Shannon Pluhowsky

Shannon Pluhowsky

Starting in 2022, Wittenberg University will offer a new intercollegiate athletics opportunity to its students with the development of a women’s bowling team, bringing the total number of programs in the department to 26.

Wittenberg’s Department of Athletics has been growing steadily over the last two decades, introducing new programs in women’s golf in 2003, men’s volleyball in 2014, women’s water polo in 2018, and now women’s bowling in 2021. While most of Wittenberg’s intercollegiate teams compete in NCAA Division III, there is just one competitive division for all women’s bowling programs.

The plan is for the Tigers to compete in approximately eight tournaments during the 2022-23 school year. Wittenberg will not join a league or conference initially. The NCAA bowling season starts each year with practices that begin in early October and runs through a national championship for selected teams in late March.

“We are excited to have Shannon start and build our bowling program,” said Brian Agler ’80, vice president and director of athletics and recreation. “She has extensive and successful experience both at the collegiate and professional levels, both coaching and competing. Shannon is competitive and she will be an amazing instructor, coach and teacher of the game.”

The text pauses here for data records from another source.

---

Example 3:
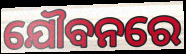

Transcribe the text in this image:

ଯୌବନରେ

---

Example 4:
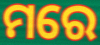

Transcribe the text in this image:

ମରେ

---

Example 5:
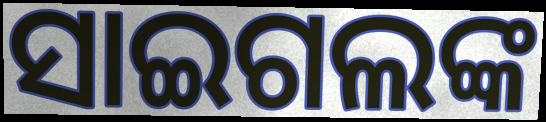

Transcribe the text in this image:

Shannon Pluhowsky, a three-time All-American at the University of Nebraska, has been selected as the program’s first head coach. A current member of Team USA and a six-time winner of professional championships on the Professional Women’s Bowling Association (PWBA) tour, Pluhowsky has been an assistant coach for the women’s bowling team at her alma mater since 2019.

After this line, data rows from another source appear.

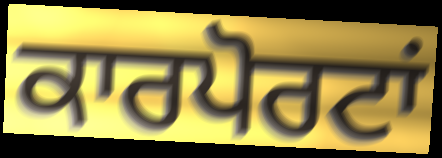
ਕਾਰਪੋਰਟਾਂ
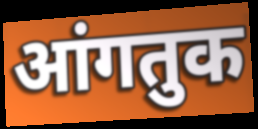
आंगतुक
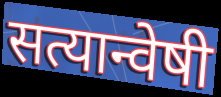
सत्यान्वेषी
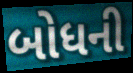
બોધની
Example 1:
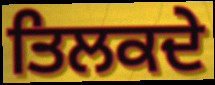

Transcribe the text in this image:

ਤਿਲਕਦੇ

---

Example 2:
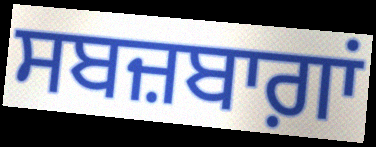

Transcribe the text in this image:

ਸਬਜ਼ਬਾਗ਼ਾਂ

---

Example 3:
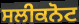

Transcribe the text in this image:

ਸਲੀਕਨੋਟ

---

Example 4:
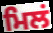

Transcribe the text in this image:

ਮਿਲਂ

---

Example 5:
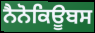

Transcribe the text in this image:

ਨੈਨੋਕਿਊਬਸ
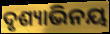
ଦୃଶ୍ୟାଭିନୟ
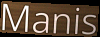
Manis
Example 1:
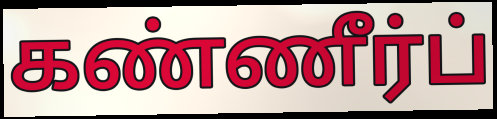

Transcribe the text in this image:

கண்ணீர்ப்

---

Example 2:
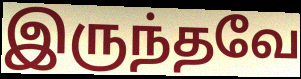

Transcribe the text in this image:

இருந்தவே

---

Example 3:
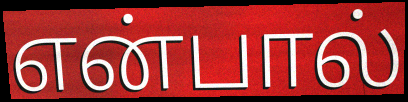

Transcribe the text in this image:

என்பால்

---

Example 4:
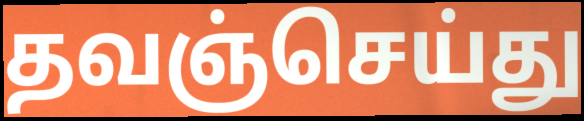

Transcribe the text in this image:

தவஞ்செய்து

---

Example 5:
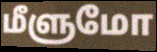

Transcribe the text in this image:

மீளுமோ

“I always thought coaching was my way to give back to bowling,” said Pluhowsky, the AMF World Cup champion in 2002 and 2004. “I’ve been fortunate to do a lot of things because of bowling.”

A 2004 graduate from Nebraska with a degree in early childhood development, Pluhowsky recently returned to Dayton, where she worked as the general manager for Capri Lanes from 2008-19. In addition to her work as an assistant at Nebraska the last two years, Pluhowsky was the girls’ bowling head coach at Archbishop Alter High School in Kettering from 2011-14, and she was the coach of Turbo Collegiate Expo from 2016-19.

As an amateur, Pluhowsky won the 1999, 2000, and 2001 USBC Junior Golf championships, and the 2001, 2003, and 2004 U.S. Amateur championships. After her collegiate career, Pluhowsky won a bronze medal at the 2016 World Bowling Singles championships, two gold medals at the PABCON Women’s championships, and two medals at the 2015 Pan American Games in Toronto, Canada, among a host of other professional achievements.

She was the World Bowling Writers Female Player of the Year in 2002 and 2004, and the 2011 World Bowling Writers Bowler of the Year. Pluhowsky was inducted into the World Bowling Writers Hall of Fame in 2012.

Her competitive success at every level of the game, from amateur to professional, and her knowledge of the industry make Pluhowsky an ideal person to lead a collegiate program. She is looking forward to teaching, guiding, and mentoring student-athletes who want to challenge themselves athletically and academically.

“It’s exciting to explain to bowlers that there is a next level because many of them don’t really know about opportunities in college,” Pluhowsky said. “We have a really big bowling community in this part of the state. I’m looking forward to getting the word out about starting this new program.”

Wittenberg has a long history of athletics success across a variety of intercollegiate sports. Agler, a national champion as a student-athlete in the Tiger men’s basketball program and a professional champion as a coach in the WNBA, is looking forward to seeing a new program flourish and hopefully reach similar heights in the future.

“Our expectations are to recruit talented student-athletes to compete for and represent Wittenberg University,” Agler said. “Our area of the state has some exceptional bowling programs at the high school level. We will work hard to build this program so we compete nationally.”